Alden was regarding old Rile Foster who had drawn apart from the rest and was eating his meal in solitude. The old man had taken a boot heel from his pocket and was studying it as if fascinated by the somber reflections it roused in him. Alden shook his head as he rose and moved toward the wagon.

"Horne was telling me about Bangs too," he said. "Pretty tough for Rile. They was as close as father and son, those two."

Harris and the sheriff joined the rest at the wagon and held out plates and cups to Waddles. The girl was oddly excited, anxious for the start, now that the decision had been made.

"How long will it take to get things moving after we get back?" she asked.

"Not more than a week at the outside," Harris said. "Probably less."

"You don't mean that," she stated. "I want to know the truth."

"You have it," he assured her. "I had the plans all laid. Our crew is already headed for the Three Bar. Before they get there every man will have filed on a quarter I designated for him. Inside a week we'll have covered the flat."

Long after the hands had turned in for the night she heard a faint murmur of voices and looked from her teepee. The brilliant moonlight showed Harris and the sheriff sitting off by themselves. For no apparent reason she thought of Carlos Deane and, point by point, she contrasted him with the man who sat talking to the sheriff.
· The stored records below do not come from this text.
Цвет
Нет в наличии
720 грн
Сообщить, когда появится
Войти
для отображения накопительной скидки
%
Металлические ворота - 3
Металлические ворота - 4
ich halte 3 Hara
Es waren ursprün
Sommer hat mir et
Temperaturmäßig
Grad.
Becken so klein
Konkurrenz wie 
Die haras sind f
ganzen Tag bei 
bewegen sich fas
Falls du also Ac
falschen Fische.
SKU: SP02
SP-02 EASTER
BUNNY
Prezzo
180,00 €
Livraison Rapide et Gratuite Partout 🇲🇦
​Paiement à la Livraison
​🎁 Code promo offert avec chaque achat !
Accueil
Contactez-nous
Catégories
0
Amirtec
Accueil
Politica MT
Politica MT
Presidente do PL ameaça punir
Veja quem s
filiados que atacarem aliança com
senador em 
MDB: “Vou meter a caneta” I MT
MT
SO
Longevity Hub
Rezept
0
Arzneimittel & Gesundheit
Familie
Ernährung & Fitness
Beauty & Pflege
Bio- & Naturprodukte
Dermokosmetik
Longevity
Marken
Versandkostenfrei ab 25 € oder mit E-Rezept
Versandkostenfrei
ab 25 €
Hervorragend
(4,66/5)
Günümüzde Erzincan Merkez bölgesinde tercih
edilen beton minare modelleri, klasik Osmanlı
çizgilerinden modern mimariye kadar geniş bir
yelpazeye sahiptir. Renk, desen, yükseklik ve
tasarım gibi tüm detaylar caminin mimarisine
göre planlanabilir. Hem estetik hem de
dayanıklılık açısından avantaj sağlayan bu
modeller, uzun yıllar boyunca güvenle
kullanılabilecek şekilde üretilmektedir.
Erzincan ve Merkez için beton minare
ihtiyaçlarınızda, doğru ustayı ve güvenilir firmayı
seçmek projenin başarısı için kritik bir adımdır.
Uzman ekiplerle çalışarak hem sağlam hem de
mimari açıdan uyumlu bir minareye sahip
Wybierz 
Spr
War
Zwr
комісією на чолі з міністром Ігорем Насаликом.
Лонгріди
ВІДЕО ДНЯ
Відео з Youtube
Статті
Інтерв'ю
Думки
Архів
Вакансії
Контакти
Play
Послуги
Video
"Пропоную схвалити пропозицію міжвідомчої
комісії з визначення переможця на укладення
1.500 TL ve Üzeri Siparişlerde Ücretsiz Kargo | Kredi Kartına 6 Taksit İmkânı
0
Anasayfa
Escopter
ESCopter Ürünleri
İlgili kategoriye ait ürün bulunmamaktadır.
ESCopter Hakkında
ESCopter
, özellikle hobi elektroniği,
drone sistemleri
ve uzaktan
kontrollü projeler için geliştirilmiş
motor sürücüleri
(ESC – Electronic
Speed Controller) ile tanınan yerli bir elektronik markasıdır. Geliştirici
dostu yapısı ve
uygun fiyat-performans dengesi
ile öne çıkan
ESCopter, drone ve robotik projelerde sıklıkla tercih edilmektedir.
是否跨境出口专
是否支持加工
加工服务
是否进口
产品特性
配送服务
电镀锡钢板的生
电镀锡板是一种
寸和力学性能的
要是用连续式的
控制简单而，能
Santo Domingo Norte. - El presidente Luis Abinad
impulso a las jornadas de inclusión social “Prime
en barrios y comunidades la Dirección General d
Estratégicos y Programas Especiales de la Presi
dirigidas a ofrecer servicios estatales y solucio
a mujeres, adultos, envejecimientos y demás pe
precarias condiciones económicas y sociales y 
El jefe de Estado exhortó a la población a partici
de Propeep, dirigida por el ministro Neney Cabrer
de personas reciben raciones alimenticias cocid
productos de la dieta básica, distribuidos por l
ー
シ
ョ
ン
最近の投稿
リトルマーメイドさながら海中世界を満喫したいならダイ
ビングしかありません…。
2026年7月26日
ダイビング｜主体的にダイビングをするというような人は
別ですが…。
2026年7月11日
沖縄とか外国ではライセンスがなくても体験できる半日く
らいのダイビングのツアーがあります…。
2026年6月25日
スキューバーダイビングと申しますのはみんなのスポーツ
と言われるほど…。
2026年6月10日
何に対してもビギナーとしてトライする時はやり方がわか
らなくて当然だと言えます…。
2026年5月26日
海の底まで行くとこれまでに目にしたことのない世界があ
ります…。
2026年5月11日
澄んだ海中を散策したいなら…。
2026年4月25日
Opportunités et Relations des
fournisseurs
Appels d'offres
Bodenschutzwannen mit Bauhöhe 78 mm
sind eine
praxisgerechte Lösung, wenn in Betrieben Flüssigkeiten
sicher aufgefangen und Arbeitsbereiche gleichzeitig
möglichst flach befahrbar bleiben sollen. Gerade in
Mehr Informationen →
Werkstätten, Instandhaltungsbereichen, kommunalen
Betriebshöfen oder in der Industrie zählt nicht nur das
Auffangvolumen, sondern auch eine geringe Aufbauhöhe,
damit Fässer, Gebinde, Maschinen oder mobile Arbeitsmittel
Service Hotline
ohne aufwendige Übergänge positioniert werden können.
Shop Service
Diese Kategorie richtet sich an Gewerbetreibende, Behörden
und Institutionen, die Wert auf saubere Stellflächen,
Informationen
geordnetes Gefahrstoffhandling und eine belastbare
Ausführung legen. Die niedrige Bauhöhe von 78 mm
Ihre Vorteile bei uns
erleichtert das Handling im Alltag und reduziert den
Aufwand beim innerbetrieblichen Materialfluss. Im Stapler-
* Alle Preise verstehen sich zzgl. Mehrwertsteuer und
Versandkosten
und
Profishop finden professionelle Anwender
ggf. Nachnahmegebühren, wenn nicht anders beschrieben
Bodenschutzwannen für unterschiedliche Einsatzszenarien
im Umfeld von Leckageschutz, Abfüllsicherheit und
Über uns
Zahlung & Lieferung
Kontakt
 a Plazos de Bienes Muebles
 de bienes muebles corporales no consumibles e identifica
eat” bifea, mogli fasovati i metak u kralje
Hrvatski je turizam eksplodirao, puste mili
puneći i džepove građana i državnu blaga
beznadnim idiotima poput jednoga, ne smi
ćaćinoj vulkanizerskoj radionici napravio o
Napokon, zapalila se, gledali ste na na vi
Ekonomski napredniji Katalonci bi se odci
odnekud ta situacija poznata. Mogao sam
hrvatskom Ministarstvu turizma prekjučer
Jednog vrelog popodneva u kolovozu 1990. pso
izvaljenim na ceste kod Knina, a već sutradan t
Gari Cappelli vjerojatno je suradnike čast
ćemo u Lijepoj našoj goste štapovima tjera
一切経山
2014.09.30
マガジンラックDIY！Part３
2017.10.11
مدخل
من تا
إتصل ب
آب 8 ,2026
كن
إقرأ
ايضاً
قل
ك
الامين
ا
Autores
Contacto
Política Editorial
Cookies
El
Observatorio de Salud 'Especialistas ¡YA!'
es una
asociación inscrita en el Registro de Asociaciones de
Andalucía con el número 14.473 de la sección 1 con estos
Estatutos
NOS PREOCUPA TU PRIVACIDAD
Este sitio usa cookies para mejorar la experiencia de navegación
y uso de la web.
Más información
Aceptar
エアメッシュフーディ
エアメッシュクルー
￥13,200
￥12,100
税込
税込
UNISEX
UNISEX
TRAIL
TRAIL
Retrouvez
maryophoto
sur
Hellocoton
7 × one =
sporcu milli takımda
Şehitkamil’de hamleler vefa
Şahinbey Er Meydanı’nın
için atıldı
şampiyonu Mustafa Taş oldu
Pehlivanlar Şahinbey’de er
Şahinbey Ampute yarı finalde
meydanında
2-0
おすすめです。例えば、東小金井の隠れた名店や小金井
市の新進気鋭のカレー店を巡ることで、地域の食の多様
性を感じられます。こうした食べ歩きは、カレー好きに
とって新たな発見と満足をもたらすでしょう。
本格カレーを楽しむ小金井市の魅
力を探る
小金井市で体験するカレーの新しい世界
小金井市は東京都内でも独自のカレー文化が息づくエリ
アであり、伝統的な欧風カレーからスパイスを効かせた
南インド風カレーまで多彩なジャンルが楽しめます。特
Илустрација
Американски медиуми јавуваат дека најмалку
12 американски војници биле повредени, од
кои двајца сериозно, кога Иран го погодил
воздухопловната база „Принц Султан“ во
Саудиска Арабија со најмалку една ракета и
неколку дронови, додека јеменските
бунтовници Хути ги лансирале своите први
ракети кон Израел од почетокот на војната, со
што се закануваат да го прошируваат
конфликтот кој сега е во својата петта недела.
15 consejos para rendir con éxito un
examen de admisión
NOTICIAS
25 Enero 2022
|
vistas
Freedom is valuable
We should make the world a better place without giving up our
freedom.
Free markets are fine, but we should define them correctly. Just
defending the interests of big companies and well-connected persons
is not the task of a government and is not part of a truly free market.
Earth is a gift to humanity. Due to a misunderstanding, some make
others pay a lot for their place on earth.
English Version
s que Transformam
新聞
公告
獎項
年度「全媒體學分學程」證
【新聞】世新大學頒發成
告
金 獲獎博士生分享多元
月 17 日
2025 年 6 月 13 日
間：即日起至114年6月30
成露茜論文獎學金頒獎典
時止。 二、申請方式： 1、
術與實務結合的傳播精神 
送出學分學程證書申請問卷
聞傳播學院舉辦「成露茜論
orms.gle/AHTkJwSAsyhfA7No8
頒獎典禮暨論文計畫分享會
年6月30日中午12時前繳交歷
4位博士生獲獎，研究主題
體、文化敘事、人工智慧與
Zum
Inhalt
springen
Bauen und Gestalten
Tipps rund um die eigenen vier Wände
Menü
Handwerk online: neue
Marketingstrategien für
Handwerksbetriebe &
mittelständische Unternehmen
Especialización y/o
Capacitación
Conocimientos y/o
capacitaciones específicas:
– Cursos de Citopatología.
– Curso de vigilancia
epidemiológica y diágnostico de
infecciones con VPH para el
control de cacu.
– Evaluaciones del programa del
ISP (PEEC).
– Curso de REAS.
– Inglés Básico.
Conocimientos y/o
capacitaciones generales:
Each was almost super-efficient in his own chosen line and she caught herself wondering what each one would do if suddenly transplanted to the environment of the other. Then her mind occupied itself with Harris who would soon break out the first plow furrow that had ever scarred the range within a radius of fifty miles and she pictured again a sign she had seen that day: "Squatter let your wagon wheels keep turning."